Required action
Write out the text of every record below word for word, leaving the pictures out.

(Collected data entries)
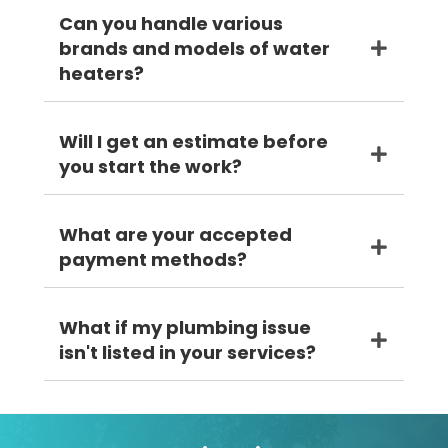
Can you handle various
brands and models of water
heaters?
Will I get an estimate before
you start the work?
What are your accepted
payment methods?
What if my plumbing issue
isn't listed in your services?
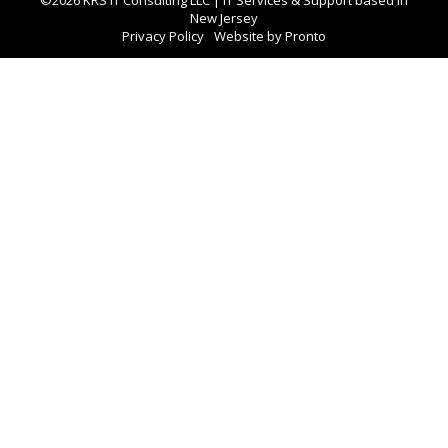
New Jersey
Privacy Policy
Website by Pronto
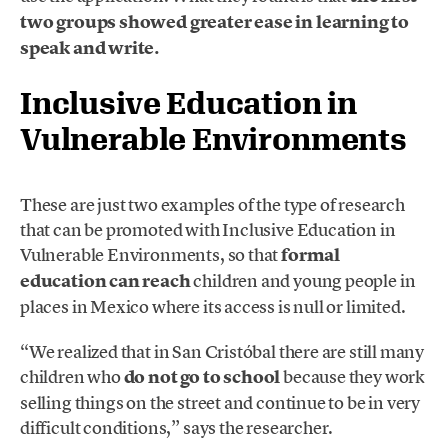
two groups showed greater ease in learning to
speak and write.
Inclusive Education in
Vulnerable Environments
These are just two examples of the type of research
that can be promoted with Inclusive Education in
Vulnerable Environments, so that
formal
education can reach
children and young people in
places in Mexico where its access is null or limited.
“We realized that in San Cristóbal there are still many
children who
do not go to school
because they work
selling things on the street and continue to be in very
difficult conditions,” says the researcher.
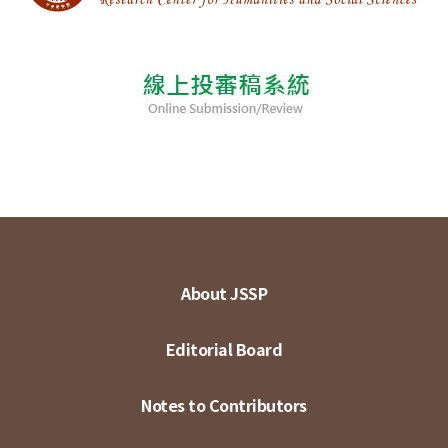
About JSSP
Editorial Board
Notes to Contributors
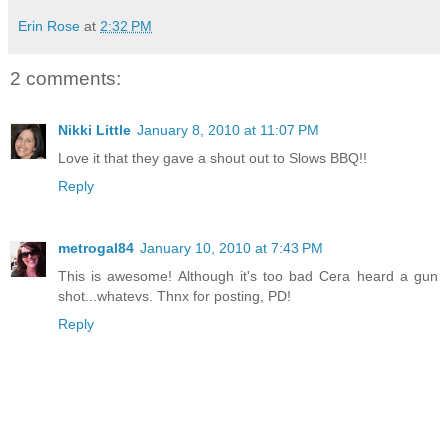
Erin Rose
at
2:32 PM
2 comments:
Nikki Little
January 8, 2010 at 11:07 PM
Love it that they gave a shout out to Slows BBQ!!
Reply
metrogal84
January 10, 2010 at 7:43 PM
This is awesome! Although it's too bad Cera heard a gun
shot...whatevs. Thnx for posting, PD!
Reply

Answer below
Can you handle various
brands and models of water
heaters?
Will I get an estimate before
you start the work?
What are your accepted
payment methods?
What if my plumbing issue
isn't listed in your services?
New Jersey
Privacy Policy
Website by Pronto
two groups showed greater ease in learning to
speak and write.
Inclusive Education in
Vulnerable Environments
These are just two examples of the type of research
that can be promoted with Inclusive Education in
Vulnerable Environments, so that
formal
education can reach
children and young people in
places in Mexico where its access is null or limited.
“We realized that in San Cristóbal there are still many
children who
do not go to school
because they work
selling things on the street and continue to be in very
difficult conditions,” says the researcher.
About JSSP
Editorial Board
Notes to Contributors
Erin Rose
at
2:32 PM
2 comments:
Nikki Little
January 8, 2010 at 11:07 PM
Love it that they gave a shout out to Slows BBQ!!
Reply
metrogal84
January 10, 2010 at 7:43 PM
This is awesome! Although it's too bad Cera heard a gun
shot...whatevs. Thnx for posting, PD!
Reply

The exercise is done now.